** What to produce **
Find every line in the data below that contains the word "aktiv", and copy each of those lines in full. Matching is case-sensitive.

--- START ---

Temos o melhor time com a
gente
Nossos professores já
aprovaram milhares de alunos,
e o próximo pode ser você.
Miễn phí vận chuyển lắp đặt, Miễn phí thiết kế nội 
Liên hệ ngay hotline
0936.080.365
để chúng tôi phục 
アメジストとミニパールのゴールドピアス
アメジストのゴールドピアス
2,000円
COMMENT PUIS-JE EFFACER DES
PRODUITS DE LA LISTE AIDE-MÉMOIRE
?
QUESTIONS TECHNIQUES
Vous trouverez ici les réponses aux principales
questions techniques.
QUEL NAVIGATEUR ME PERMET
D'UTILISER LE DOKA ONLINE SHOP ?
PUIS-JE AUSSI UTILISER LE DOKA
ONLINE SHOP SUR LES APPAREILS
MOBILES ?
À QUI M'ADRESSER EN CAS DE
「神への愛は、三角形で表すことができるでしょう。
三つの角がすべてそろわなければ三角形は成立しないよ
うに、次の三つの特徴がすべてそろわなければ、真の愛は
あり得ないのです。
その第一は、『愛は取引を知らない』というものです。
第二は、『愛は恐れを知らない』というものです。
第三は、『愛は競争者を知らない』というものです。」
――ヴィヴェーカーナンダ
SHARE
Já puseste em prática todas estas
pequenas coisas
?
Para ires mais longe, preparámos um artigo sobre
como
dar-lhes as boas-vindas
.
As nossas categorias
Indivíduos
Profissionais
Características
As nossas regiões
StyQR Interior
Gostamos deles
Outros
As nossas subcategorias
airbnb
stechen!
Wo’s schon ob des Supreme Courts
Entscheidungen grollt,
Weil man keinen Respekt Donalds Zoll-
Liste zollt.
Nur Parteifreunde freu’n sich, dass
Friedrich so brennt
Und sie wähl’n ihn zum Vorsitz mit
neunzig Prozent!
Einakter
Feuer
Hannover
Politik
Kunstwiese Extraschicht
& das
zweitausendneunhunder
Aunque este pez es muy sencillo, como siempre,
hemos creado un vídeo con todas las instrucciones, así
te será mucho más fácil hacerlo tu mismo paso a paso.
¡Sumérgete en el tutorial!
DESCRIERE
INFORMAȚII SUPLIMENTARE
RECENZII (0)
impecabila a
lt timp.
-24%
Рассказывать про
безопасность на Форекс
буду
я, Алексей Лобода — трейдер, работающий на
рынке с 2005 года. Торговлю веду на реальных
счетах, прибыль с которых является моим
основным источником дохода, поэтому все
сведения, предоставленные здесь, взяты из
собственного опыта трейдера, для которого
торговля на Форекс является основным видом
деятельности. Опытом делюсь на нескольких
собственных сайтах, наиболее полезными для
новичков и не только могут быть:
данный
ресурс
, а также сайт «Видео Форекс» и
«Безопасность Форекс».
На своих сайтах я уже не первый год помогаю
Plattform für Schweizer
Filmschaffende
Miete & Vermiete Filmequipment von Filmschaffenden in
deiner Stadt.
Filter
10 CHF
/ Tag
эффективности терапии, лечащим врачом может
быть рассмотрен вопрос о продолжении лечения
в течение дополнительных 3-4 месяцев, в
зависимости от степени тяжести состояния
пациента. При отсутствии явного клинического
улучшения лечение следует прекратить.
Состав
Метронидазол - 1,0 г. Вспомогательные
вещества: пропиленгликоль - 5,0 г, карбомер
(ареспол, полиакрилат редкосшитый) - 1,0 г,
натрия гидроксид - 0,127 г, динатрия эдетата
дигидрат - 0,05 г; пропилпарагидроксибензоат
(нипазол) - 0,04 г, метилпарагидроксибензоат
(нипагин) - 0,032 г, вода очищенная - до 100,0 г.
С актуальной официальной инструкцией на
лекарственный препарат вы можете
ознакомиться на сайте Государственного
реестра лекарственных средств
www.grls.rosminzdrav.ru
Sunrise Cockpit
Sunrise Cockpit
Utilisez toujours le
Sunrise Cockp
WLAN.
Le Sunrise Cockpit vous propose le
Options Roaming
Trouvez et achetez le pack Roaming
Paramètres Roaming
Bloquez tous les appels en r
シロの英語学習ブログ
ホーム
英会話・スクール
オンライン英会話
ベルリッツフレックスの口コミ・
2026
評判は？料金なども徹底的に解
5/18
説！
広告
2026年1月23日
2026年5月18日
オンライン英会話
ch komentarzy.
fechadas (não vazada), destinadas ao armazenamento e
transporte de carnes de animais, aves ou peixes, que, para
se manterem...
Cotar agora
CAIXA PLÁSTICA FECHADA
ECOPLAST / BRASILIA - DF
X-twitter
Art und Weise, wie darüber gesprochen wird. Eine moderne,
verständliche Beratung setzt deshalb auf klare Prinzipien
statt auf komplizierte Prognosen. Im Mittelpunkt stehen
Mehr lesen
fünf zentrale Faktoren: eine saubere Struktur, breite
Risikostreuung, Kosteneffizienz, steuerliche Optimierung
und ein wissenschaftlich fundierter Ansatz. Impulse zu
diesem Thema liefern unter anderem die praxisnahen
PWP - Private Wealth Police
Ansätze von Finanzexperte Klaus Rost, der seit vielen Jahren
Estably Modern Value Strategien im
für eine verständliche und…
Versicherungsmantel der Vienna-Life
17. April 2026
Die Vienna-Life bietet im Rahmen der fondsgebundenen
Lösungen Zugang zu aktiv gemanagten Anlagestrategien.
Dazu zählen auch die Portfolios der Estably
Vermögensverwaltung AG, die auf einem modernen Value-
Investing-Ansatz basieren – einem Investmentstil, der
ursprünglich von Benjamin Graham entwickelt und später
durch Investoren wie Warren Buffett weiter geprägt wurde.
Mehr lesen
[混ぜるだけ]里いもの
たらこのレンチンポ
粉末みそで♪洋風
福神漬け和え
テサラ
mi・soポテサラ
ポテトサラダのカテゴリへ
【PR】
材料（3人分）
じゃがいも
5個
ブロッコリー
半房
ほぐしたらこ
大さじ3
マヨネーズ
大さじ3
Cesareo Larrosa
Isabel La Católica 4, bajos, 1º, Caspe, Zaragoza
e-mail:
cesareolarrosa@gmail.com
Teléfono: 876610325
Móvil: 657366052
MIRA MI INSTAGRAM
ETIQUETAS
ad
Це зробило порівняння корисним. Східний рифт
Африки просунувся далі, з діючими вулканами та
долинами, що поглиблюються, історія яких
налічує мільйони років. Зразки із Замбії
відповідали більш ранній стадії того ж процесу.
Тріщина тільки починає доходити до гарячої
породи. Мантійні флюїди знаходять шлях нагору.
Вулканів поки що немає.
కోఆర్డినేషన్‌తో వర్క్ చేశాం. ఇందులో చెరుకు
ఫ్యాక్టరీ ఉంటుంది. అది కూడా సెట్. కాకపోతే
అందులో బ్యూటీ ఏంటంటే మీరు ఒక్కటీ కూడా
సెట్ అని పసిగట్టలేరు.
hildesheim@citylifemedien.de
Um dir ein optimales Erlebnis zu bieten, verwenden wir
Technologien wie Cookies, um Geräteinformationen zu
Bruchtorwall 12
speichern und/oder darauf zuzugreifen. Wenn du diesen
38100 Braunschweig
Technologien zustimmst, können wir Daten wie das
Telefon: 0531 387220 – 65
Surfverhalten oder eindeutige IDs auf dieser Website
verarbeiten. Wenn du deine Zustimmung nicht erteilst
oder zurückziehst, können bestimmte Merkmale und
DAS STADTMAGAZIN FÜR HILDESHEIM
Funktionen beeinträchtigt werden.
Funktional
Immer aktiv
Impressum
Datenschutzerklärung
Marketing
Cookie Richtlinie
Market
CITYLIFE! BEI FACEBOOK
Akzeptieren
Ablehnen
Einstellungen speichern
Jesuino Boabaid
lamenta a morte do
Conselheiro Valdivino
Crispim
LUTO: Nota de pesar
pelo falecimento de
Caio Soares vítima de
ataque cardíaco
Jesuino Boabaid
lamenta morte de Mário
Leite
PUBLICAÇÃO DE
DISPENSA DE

--- END ---

** Solution to the exercise **
Lösungen Zugang zu aktiv gemanagten Anlagestrategien.
Immer aktiv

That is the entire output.